WHAT IS EXPECTED: Beginning with the line that holds "Carry the profile", retype the rest of the listing exactly, last line included.

#### STUDY MATERIAL

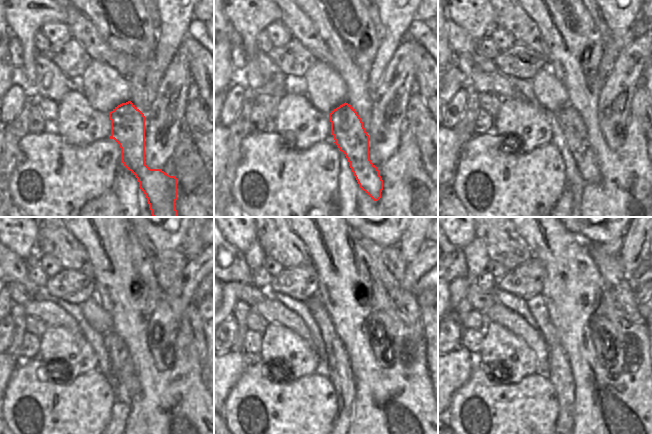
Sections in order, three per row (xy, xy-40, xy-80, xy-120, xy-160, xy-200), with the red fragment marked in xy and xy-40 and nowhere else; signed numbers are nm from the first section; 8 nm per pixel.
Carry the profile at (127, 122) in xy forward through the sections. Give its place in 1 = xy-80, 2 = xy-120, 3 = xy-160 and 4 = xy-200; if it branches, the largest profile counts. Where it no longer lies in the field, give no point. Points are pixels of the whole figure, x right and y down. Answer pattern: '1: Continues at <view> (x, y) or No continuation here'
1: Continues at xy-80 (570, 122)
2: Continues at xy-120 (119, 355)
3: Continues at xy-160 (342, 359)
4: Continues at xy-200 (564, 360)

########

SOLUTION TO THE PROBLEM:
Carry the profile at (127, 122) in xy forward through the sections. Give its place in 1 = xy-80, 2 = xy-120, 3 = xy-160 and 4 = xy-200; if it branches, the largest profile counts. Where it no longer lies in the field, give no point. Points are pixels of the whole figure, x right and y down. Answer pattern: '1: Continues at <view> (x, y) or No continuation here'
1: Continues at xy-80 (570, 122)
2: Continues at xy-120 (119, 355)
3: Continues at xy-160 (342, 359)
4: Continues at xy-200 (564, 360)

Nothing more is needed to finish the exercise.